▶ [Problem] Every line that contains "soldiers" must be located and copied from the data.

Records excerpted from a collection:
Start of Block

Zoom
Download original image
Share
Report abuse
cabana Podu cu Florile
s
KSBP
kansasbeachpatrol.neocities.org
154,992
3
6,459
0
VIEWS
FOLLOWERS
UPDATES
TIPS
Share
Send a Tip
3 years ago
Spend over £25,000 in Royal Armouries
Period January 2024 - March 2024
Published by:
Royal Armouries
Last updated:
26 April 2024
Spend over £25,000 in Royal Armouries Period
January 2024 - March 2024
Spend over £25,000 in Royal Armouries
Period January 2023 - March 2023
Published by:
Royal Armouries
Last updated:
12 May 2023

End of Block
Start of Block

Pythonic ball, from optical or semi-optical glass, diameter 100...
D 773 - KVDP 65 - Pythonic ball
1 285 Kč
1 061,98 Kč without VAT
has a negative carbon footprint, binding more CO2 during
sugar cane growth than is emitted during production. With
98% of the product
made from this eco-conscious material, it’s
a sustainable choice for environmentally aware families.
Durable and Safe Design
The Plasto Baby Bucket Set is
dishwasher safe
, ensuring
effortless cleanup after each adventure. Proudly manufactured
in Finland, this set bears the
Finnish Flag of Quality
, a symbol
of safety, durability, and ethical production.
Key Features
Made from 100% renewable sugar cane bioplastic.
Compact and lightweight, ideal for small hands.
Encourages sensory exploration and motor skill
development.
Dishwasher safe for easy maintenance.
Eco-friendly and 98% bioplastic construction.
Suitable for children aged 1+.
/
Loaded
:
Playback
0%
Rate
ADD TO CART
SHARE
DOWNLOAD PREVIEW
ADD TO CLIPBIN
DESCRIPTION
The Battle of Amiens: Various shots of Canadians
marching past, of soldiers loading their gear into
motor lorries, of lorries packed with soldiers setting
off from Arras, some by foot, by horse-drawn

End of Block

▶ [Answer box]
marching past, of soldiers loading their gear into
motor lorries, of lorries packed with soldiers setting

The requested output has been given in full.